Hogan is now chief executive officer of Vehicle Production Group, a Troy-based start-up looking to make handicap-accessible vehicles inspired by the classic London taxicab. But he helped launch NUMMI in the mid-1980s and became the lead GM executive for the joint venture.

"I went out as a finance guy. I came back much more conversant in manufacturing and what made Toyota successful," Hogan said. "We all were involved in hands-on decisions and spent part of every day on the floor. I even worked in the stamping shop. I came out a much better executive."

GM’s early NUMMI grads often encountered frustration as they tried to apply what they learned from Toyota back in the mothership, but most of them persisted. When Jack Smith, one of the joint venture’s founders, became GM’s chief executive in November 1992, the NUMMI prophets had a shepherd who supported them.

"A great deal of the learning from NUMMI ended up at Saturn," said David Cole, chairman of the Center for Automotive Research in Ann Arbor. "Ironically, the core of Saturn has gone away."

Enduring lessons

On the manufacturing side, GM did sustain much of what it learned from Toyota in its Global Manufacturing System, a standardized set of practices that literally choreograph workers’ jobs to maximize efficiency, minimize physical movement and focus on using inventory only as needed.

NUMMI enhanced GM’s understanding of quality and provided small cars that people wanted. For NUMMI’s first six years, GM took more than half the factory’s output. Since 1996, however, GM has drawn no more than 21% of the plant’s vehicles and that number dipped as low as 12% as recently as 2007.

"It was never a windfall from a profitability standpoint, but vehicles in those segments typically don’t have high" profit margins, Hogan said.
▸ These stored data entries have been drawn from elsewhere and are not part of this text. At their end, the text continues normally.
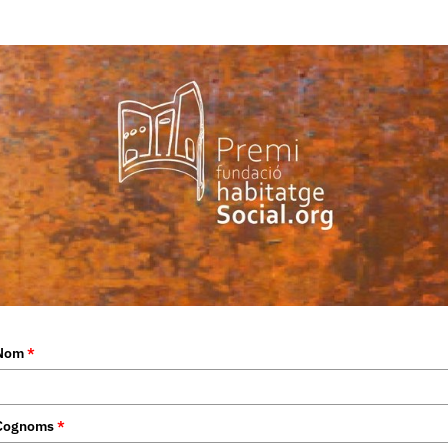
Nom
*
Cognoms
*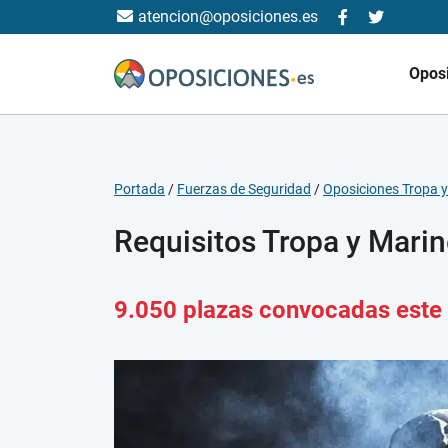
atencion@oposiciones.es
Opos
Portada
/
Fuerzas de Seguridad
/
Oposiciones Tropa y
Requisitos Tropa y Marin
9.050 plazas convocadas este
Shipping parts to California from suppliers in the Midwest became more expensive as gas prices rose. Initially, Toyota imported engines from Japan, but in recent years, Toyota built NUMMI’s engines at plants in West Virginia and Alabama.

Wages at NUMMI (about $27 an hour) are higher than what Toyota pays at most of its other U.S. factories, but as production fell 16% last year and even more sharply this year, employment remained at 4,600 for a plant that will likely produce fewer than 200,000 vehicles this year.
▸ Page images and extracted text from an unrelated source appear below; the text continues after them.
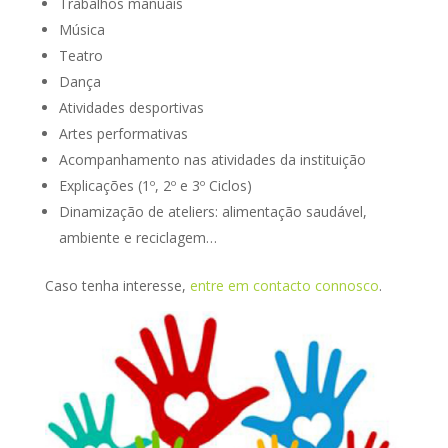
Trabalhos manuais
Música
Teatro
Dança
Atividades desportivas
Artes performativas
Acompanhamento nas atividades da instituição
Explicações (1º, 2º e 3º Ciclos)
Dinamização de ateliers: alimentação saudável,
ambiente e reciclagem…
Caso tenha interesse,
entre em contacto connosco
.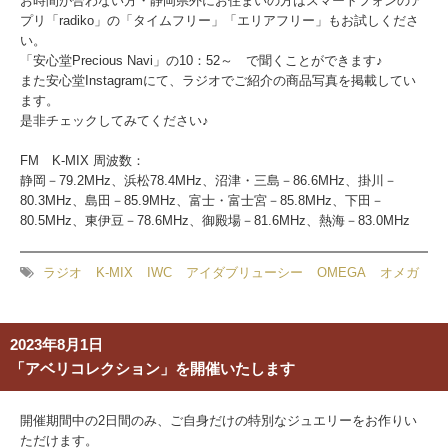
お時間が合わない方・静岡県外にお住まいの方はスマートフォンのア
プリ「radiko」の「タイムフリー」「エリアフリー」もお試しくださ
い。
「安心堂Precious Navi」の10：52～ で聞くことができます♪
また安心堂Instagramにて、ラジオでご紹介の商品写真を掲載してい
ます。
是非チェックしてみてください♪
FM K-MIX 周波数：
静岡－79.2MHz、浜松78.4MHz、沼津・三島－86.6MHz、掛川－
80.3MHz、島田－85.9MHz、富士・富士宮－85.8MHz、下田－
80.5MHz、東伊豆－78.6MHz、御殿場－81.6MHz、熱海－83.0MHz
ラジオ
K-MIX
IWC
アイダブリューシー
OMEGA
オメガ
2023年8月1日
「アベリコレクション」を開催いたします
開催期間中の2日間のみ、ご自身だけの特別なジュエリーをお作りい
ただけます。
"An assembly plant making 250,000 cars a year could be run efficiently with 2,000 or 2,500 people," said Cole. "They don’t call it a jobs bank, but essentially Toyota has a jobs bank."

Fallout of decision

Toyota’s decision to close NUMMI next March is important for several reasons. The company is acknowledging that it expanded too fast.

This is the first time Toyota will have shuttered a facility in North America. It also is a setback for the UAW’s attempt to organize at other Asian automakers. The union was grandfathered into NUMMI because it was a GM plant before the joint venture was formed.
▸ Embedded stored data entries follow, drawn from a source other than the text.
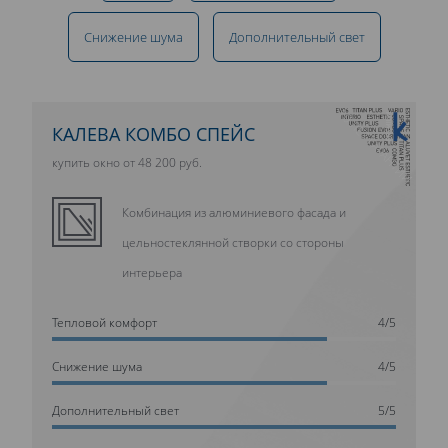
Снижение шума
Дополнительный свет
10 ЛЕТ ГАРАНТИИ
КАЛЕВА КОМБО СПЕЙС
купить окно от 48 200 руб.
Комбинация из алюминиевого фасада и
цельностеклянной створки со стороны
интерьера
Тепловой комфорт
4/5
Cнижение шума
4/5
Дополнительный свет
5/5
It also triggered a wake-up call to California that manufacturing isn’t something that just happens "back East." Burdens such as a 6% tax on capital equipment don’t attract businesses that rely heavily on automation.

Tough air-quality standards that require reductions in carbon-dioxide emissions impose costs manufacturers don’t pay in other states.

"For the companies looking to grow somewhere, California is basically off the list," said Gino DiCaro, spokesman for the California Manufacturers and Technology Association. "In the 1980s, aerospace backfilled our losses. Then in the ’90s, high-tech companies and real estate provided a buffer. Now there is no backup source of job creation."

NUMMI management and leaders of UAW Local 2244 at the plant declined to be interviewed for this report.

While union officials are working with California legislators on tax incentives designed to get Toyota to reconsider, the odds of survival aren’t good.

Toyota has said it must shrink its global carmaking capacity by at least 700,000 vehicles annually. NUMMI would account for 420,000 of that.

"They have no choice but to close it," said Cole. "But it’s the kind of situation that they don’t like to deal with."